**Available records**

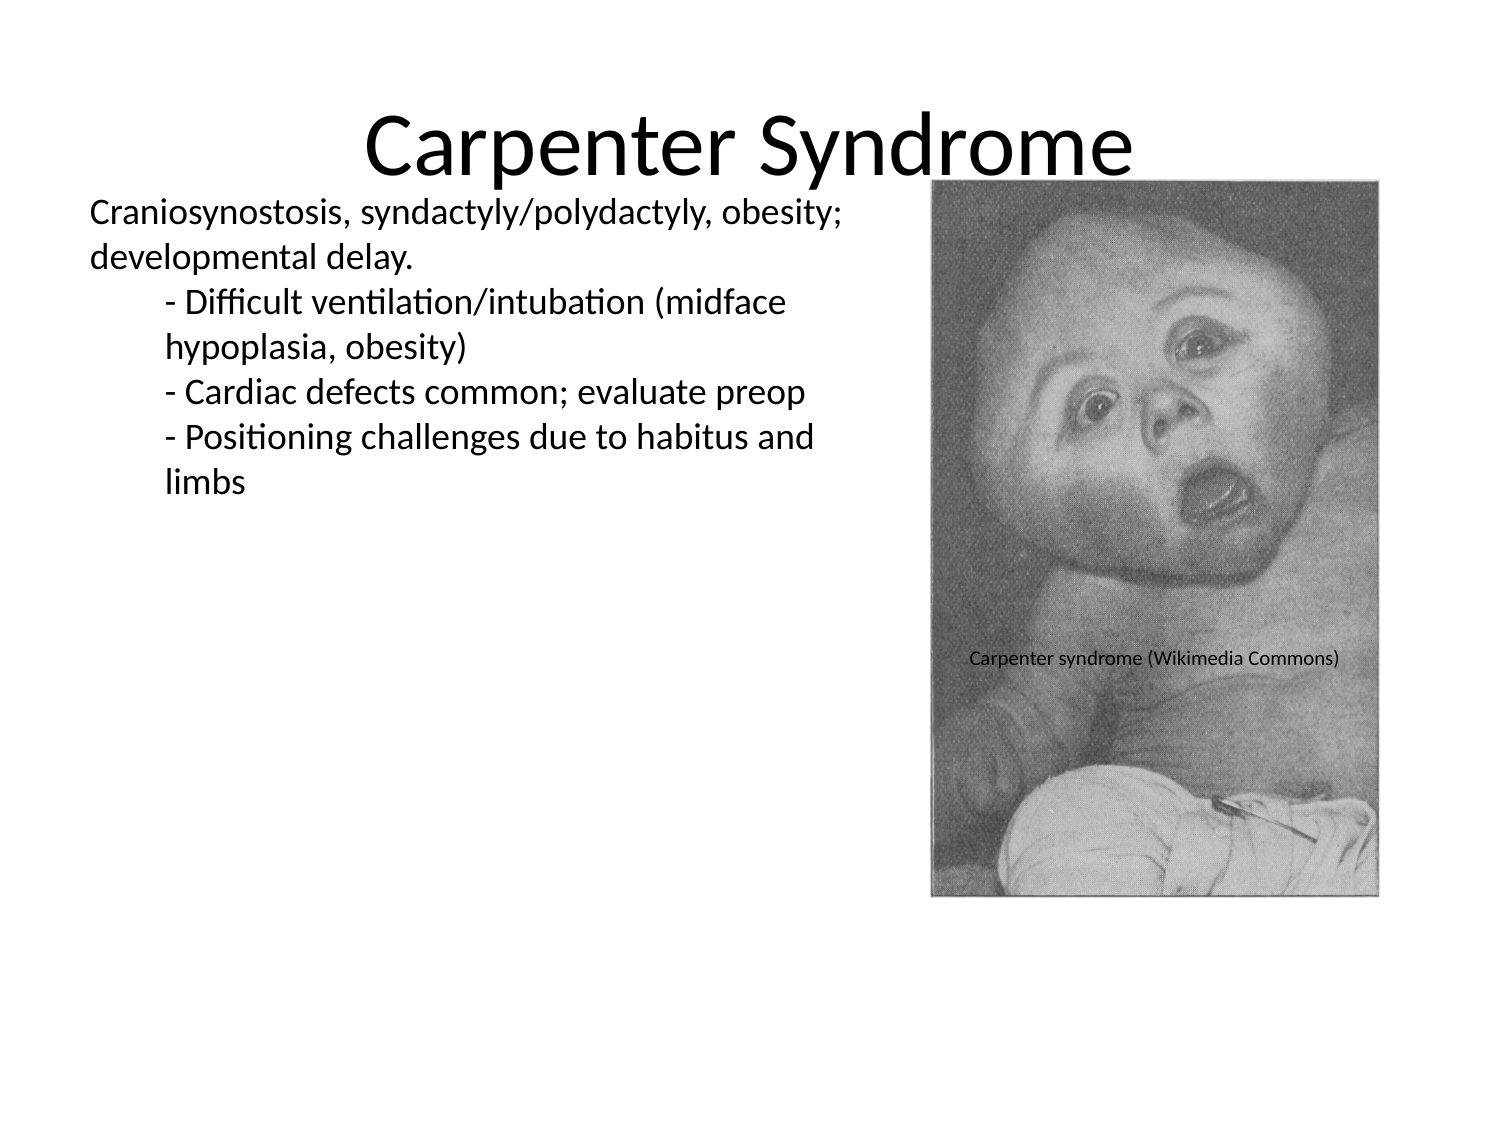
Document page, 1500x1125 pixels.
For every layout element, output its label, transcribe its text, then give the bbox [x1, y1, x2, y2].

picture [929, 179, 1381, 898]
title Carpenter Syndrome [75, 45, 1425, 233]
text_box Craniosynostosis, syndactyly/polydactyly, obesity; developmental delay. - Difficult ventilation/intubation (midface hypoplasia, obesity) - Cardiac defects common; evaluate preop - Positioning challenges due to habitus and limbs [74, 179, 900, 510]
---
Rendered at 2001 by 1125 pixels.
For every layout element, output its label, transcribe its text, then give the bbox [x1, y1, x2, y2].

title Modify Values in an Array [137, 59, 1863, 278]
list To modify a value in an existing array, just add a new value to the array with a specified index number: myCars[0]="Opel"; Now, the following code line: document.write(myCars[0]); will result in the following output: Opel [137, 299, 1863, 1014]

**What this task involves**
The lines to copy are those above that contain the string "pixels".

**Written answer**
Document page, 1500x1125 pixels.
Rendered at 2001 by 1125 pixels.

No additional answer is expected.